Resumen de Automatic segmentation of brain structures in magnetic resonance images using deep learning techniques
The sub-cortical brain structures are located beneath the cerebral cortex and include the thalamus, caudate, putamen, pallidum, hippocampus, amygdala, and accumbens structures. These bilateral structures -- symmetrically located within the left and right hemispheres -- are involved in systematic activities such as emotion, pleasure, memory and hormone production. Their deviations in volume are associated with different neurological diseases such as Alzheimer's disorder, bipolar disorder or multiple sclerosis, among others. Manual segmentation of these structures is a time-consuming task and suffers from rater inter- and intra-variability. Therefore, developing automated methods for accurately segmenting the sub-cortical brain structures is important and it is an active research area.

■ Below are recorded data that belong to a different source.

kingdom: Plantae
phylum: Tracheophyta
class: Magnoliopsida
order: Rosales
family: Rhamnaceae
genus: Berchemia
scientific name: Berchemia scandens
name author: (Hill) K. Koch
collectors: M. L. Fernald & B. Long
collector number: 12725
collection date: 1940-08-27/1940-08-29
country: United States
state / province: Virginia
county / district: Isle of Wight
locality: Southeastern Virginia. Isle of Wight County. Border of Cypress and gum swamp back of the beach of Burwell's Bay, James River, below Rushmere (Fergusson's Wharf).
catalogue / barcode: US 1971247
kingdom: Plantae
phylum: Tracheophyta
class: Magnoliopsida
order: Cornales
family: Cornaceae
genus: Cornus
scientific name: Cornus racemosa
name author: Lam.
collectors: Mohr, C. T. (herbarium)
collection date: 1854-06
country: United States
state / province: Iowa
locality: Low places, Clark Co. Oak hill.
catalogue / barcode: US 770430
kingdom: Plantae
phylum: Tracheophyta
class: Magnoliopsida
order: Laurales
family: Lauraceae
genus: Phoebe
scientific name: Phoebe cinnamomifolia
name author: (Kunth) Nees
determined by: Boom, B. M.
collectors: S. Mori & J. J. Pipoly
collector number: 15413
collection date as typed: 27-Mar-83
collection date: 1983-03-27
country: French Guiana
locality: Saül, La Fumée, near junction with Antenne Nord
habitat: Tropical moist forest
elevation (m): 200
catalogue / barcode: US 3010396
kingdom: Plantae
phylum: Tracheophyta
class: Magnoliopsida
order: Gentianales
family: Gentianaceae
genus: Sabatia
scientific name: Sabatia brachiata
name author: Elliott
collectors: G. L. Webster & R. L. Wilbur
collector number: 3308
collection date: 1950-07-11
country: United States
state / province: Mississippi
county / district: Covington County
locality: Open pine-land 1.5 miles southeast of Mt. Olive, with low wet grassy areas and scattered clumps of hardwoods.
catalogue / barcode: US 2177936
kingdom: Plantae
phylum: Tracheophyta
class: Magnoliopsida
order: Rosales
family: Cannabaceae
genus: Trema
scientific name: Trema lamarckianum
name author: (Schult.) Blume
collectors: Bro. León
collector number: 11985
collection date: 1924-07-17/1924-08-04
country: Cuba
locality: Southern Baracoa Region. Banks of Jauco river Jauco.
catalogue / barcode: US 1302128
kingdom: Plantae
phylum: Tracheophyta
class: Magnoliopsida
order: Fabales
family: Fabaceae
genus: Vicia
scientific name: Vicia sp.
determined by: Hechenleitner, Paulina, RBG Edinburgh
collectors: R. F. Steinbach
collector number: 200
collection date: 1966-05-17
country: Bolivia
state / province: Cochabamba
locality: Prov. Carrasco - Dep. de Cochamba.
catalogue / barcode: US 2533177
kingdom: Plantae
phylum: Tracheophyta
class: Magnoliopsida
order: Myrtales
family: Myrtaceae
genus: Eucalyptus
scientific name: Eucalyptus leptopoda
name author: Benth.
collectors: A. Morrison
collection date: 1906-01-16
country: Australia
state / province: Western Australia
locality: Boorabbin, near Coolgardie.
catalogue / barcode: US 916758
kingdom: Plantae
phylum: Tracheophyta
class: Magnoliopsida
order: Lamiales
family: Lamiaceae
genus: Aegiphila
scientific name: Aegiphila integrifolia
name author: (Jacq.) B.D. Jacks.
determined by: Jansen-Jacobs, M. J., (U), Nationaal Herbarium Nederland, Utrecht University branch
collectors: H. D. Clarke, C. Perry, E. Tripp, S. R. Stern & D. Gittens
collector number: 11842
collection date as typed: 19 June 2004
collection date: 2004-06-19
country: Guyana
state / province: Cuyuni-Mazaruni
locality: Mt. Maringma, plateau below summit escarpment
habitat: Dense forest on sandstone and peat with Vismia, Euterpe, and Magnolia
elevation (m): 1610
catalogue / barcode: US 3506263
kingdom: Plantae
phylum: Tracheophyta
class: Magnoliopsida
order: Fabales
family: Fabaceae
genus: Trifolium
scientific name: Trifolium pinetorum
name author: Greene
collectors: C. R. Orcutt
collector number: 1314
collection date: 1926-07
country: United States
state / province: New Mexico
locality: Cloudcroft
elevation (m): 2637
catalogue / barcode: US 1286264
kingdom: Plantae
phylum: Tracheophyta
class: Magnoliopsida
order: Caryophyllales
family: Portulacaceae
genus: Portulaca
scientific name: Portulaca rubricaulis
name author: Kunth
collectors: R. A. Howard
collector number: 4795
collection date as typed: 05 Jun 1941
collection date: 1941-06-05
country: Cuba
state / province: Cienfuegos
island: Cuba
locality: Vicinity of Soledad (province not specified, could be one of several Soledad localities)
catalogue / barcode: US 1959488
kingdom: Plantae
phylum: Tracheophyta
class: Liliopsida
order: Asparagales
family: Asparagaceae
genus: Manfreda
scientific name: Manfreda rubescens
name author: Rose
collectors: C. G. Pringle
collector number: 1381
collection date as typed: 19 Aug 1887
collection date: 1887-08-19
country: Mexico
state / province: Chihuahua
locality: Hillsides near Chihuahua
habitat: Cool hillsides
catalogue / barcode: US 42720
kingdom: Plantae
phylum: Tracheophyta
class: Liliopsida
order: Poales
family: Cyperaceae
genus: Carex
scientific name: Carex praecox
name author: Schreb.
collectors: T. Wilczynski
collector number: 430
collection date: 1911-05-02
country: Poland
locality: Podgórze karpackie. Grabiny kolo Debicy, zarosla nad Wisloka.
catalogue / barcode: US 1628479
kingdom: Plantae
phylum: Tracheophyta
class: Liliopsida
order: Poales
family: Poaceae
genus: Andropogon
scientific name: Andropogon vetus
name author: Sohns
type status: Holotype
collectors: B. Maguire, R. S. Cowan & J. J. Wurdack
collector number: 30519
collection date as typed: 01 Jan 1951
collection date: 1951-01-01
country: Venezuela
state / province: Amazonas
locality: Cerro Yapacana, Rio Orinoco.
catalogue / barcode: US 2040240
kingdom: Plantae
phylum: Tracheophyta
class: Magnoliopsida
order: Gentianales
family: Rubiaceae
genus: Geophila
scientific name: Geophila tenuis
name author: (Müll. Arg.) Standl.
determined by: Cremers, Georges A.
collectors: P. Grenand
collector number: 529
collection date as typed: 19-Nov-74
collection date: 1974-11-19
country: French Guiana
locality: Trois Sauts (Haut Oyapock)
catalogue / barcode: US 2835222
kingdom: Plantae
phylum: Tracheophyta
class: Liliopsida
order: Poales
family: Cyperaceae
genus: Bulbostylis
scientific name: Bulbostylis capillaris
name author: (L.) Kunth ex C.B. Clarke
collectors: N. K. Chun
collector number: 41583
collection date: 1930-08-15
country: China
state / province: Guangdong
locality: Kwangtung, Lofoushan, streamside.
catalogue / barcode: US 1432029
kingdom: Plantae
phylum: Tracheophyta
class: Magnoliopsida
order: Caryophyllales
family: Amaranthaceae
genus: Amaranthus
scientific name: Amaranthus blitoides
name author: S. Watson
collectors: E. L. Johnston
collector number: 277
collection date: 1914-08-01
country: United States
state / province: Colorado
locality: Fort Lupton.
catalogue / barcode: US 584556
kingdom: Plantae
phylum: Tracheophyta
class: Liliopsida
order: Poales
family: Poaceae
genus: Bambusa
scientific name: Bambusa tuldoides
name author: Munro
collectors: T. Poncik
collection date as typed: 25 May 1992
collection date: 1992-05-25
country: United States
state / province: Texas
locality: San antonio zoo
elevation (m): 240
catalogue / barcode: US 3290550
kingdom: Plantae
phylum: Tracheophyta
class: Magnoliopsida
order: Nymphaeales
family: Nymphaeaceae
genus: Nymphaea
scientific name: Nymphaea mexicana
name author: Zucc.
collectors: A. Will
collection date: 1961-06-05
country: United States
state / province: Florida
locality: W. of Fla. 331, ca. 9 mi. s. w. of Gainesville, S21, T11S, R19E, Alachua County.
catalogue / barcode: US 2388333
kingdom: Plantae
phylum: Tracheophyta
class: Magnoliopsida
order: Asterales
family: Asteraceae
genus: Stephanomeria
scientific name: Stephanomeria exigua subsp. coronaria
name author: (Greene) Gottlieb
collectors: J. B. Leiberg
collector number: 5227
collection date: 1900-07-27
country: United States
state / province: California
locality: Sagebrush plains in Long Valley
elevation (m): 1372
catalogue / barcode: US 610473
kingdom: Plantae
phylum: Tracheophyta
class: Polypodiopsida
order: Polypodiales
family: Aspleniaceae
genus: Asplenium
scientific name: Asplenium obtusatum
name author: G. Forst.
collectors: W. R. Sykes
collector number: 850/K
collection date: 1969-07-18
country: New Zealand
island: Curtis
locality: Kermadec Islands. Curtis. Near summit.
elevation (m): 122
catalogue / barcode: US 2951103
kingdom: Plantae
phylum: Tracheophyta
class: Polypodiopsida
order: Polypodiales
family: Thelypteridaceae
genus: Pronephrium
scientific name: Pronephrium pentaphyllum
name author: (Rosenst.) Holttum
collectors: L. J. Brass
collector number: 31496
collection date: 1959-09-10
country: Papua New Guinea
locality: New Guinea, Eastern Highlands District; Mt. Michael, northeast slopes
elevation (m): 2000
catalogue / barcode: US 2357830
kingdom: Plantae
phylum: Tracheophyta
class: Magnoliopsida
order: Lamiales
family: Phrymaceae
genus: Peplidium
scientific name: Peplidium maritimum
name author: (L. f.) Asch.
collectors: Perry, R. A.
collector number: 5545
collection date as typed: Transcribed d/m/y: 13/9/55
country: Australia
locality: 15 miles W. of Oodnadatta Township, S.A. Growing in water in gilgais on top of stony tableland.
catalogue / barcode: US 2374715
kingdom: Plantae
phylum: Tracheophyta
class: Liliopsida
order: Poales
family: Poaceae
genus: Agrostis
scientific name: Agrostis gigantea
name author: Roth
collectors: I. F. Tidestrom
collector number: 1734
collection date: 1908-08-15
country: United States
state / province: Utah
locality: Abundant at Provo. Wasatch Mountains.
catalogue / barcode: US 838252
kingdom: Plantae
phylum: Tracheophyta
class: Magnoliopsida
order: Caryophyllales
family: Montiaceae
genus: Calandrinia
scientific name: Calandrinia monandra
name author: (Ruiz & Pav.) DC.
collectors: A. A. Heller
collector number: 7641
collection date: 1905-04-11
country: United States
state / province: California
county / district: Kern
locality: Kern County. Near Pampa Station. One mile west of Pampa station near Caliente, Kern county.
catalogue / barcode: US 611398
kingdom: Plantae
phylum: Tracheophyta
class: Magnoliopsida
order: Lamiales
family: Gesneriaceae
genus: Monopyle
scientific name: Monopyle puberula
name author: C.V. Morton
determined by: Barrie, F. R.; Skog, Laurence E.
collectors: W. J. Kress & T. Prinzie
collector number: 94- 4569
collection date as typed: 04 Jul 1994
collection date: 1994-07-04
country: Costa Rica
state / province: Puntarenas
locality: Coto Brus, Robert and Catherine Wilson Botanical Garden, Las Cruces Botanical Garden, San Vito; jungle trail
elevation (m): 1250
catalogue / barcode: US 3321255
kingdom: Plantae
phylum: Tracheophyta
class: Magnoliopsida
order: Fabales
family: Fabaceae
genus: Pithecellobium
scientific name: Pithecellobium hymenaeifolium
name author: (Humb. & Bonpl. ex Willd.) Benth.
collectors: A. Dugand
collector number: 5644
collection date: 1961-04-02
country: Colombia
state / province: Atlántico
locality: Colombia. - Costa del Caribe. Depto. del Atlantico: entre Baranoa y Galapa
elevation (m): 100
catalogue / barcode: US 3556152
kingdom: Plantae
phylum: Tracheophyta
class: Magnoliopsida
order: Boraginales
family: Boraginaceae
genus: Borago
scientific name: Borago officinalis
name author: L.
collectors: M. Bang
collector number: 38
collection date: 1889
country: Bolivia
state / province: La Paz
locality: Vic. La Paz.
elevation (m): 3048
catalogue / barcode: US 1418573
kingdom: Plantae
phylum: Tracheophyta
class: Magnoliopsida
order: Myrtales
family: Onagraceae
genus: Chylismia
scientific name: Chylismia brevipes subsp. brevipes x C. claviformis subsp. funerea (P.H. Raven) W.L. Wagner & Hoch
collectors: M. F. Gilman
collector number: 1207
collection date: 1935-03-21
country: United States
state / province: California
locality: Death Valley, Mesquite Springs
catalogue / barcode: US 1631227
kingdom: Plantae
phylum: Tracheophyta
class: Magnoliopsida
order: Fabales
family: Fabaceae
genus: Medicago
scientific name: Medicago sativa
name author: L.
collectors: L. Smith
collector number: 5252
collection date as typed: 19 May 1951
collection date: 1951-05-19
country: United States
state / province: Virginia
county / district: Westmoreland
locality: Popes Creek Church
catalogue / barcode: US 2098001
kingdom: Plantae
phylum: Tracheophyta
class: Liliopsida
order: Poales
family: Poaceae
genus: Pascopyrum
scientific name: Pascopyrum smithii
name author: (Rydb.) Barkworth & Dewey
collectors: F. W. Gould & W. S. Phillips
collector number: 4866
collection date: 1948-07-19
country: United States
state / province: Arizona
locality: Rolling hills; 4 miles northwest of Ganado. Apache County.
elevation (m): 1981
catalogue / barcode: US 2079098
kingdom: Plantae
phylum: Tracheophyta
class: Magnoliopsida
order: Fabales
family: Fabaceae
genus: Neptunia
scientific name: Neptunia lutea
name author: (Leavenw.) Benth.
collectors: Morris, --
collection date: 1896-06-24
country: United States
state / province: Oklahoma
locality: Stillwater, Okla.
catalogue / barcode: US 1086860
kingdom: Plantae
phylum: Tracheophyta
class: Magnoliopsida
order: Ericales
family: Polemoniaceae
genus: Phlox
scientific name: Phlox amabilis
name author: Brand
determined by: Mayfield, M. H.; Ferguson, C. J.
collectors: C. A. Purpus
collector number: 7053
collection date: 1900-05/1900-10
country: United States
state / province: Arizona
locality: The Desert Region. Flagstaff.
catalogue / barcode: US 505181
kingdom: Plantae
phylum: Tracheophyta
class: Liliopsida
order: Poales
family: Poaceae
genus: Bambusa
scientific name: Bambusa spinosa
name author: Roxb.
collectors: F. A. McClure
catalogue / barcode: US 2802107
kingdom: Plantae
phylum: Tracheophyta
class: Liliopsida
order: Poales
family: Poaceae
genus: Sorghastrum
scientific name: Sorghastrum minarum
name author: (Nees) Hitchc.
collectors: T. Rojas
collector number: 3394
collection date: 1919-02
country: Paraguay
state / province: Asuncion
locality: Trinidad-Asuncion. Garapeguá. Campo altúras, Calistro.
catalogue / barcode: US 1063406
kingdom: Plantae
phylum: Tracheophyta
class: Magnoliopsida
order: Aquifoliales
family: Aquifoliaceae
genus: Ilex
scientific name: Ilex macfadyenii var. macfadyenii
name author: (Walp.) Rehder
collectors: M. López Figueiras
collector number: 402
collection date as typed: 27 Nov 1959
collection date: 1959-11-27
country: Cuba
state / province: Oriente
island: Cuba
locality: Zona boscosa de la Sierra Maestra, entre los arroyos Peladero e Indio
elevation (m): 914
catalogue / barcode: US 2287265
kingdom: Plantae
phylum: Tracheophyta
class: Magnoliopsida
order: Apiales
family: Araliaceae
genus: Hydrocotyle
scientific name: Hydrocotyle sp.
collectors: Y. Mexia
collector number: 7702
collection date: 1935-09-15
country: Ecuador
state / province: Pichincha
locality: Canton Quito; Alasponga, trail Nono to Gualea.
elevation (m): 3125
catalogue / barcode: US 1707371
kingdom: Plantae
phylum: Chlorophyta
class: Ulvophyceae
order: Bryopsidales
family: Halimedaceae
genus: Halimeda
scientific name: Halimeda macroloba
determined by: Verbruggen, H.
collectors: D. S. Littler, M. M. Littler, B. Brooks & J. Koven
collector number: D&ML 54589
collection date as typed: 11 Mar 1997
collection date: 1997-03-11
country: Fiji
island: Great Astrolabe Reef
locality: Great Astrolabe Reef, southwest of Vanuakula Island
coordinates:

This PhD thesis focuses on the development of deep learning based methods for accurate segmentation of the sub-cortical brain structures from Magnetic Resonance Images (MRI). This goal has been carried out in several stages. In the first stage, we have proposed a 2.5D -- i.e. three 2D orthogonal planes of a 3D volume -- Convolutional Neural Network (CNN) architecture that combines convolutional and spatial features. Additionally, we proposed a selective sample selection technique from structure boundaries. Second, we proposed a supervised domain adaptation technique with minimal user interaction to improve the robustness and consistency of deep learning model. Third, an unsupervised domain adaptation method has been proposed to eliminate the requirement of manual intervention to train a deep learning model that is robust to differences in the MRI images from multi-centrer and multi-scanner datasets. The experimental results for all the proposals demonstrated the effectiveness of our approaches in accurately segmenting all the sub-cortical brain structures and has shown state-of-the-art performance on well-known publicly available datasets.
All these completed stages paved the way for achieving an accurate and robust automated deep learning based method for segmenting all the sub-cortical brain structures. Moreover, this PhD thesis has been part of research frameworks within the projects of the ViCOROB group and different collaborating hospital centres. Furthermore, the methods developed during this PhD thesis were compiled into a toolbox and made publicly available for the research community.